Effects of liquid properties on atomization and spray characteristics studied by planar two-photon fluorescence

Abstract

In this work, planar two-photon laser-induced fluorescence (2p-LIF) is applied for the first time to analyze the fluid dependent spray structure and atomization behavior of water and ethanol in a quantitative way. A commercial six-hole DISI (Direct-Injection Spark-Ignition) injector was studied at different injection pressures, operated with liquids containing the LIF dye fluorescein. Specifically for DISI-injectors, the fluid-dependent atomization is very complex and not fully understood due to the cavitating, turbulent nozzle flow that dominates the spray formation. Optical access and analysis of the near-nozzle spray are often challenging due to multiple light scattering in dense regions which is reduced by 2p-LIF measurements using a femtosecond laser. This allows high-contrast spray imaging close to the nozzle, resulting in an improved identification of single liquid structures of the spray. Thus, a higher accuracy of sizing is possible. Compared to water, the ethanol spray shape shows increased cone angles in the nozzle near-field of about 6%, which cannot be explained by classical atomization theory based on aerodynamic breakup. The larger cone angle of ethanol was attributed to its larger viscosity, which could decelerate the flow at the wall of the injection hole, affecting the velocity profile of the emerging jet. The atomization shows a main jet breakup distance of 7–10 mm in which the structure sizes decreased drastically, specifically for water.
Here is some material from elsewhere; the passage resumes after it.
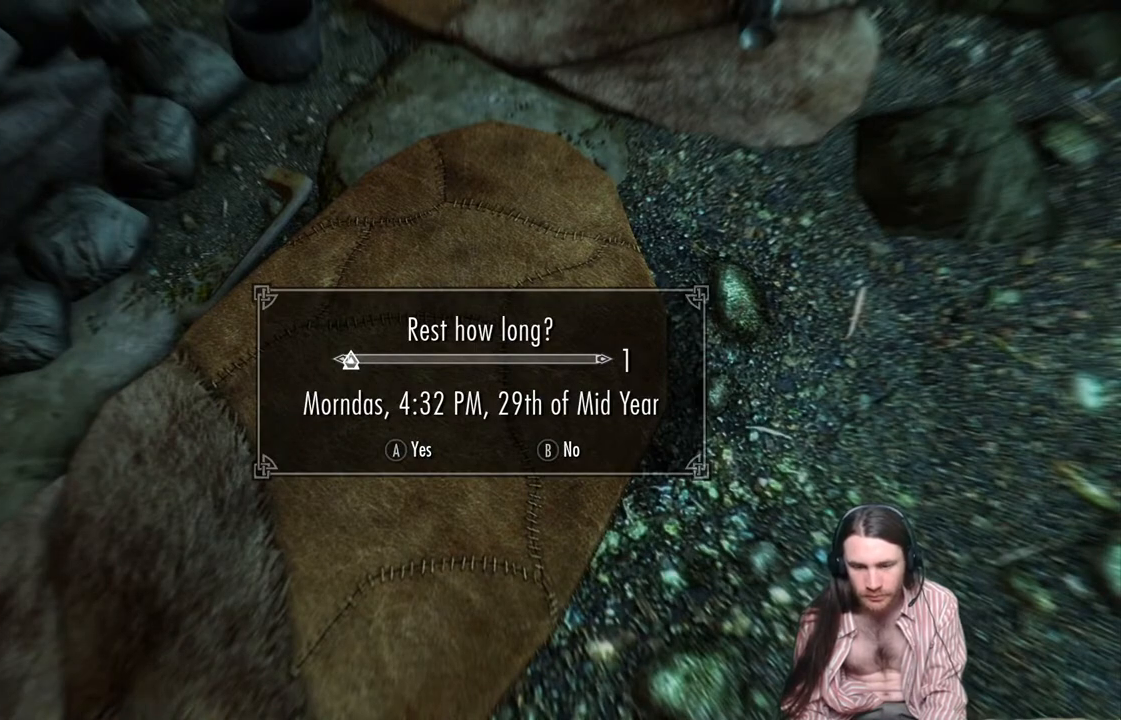
{"buttons": [], "left_stick": "center", "right_stick": "center", "events": [[117, "DPAD_RIGHT", "down"], [283, "DPAD_RIGHT", "up"]]}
For the size of the liquid structures in the near-nozzle region, which show dimensions of about 80–130  μm, ethanol exhibited about 2% smaller Feret's diameters than water for the tested time steps at 20 MPa. This effect is even more distinct for other injection pressures and positions at a further distance to the injector. For all investigated conditions and measurement positions downstream of the nozzle, ethanol showed on average about 24% smaller structures compared to the water spray. Although this trend is in accordance with the classical atomization theory based on the aerodynamic breakup mechanism, other effects, such as cavitation and nozzle-flow induced breakup, contribute to this behavior.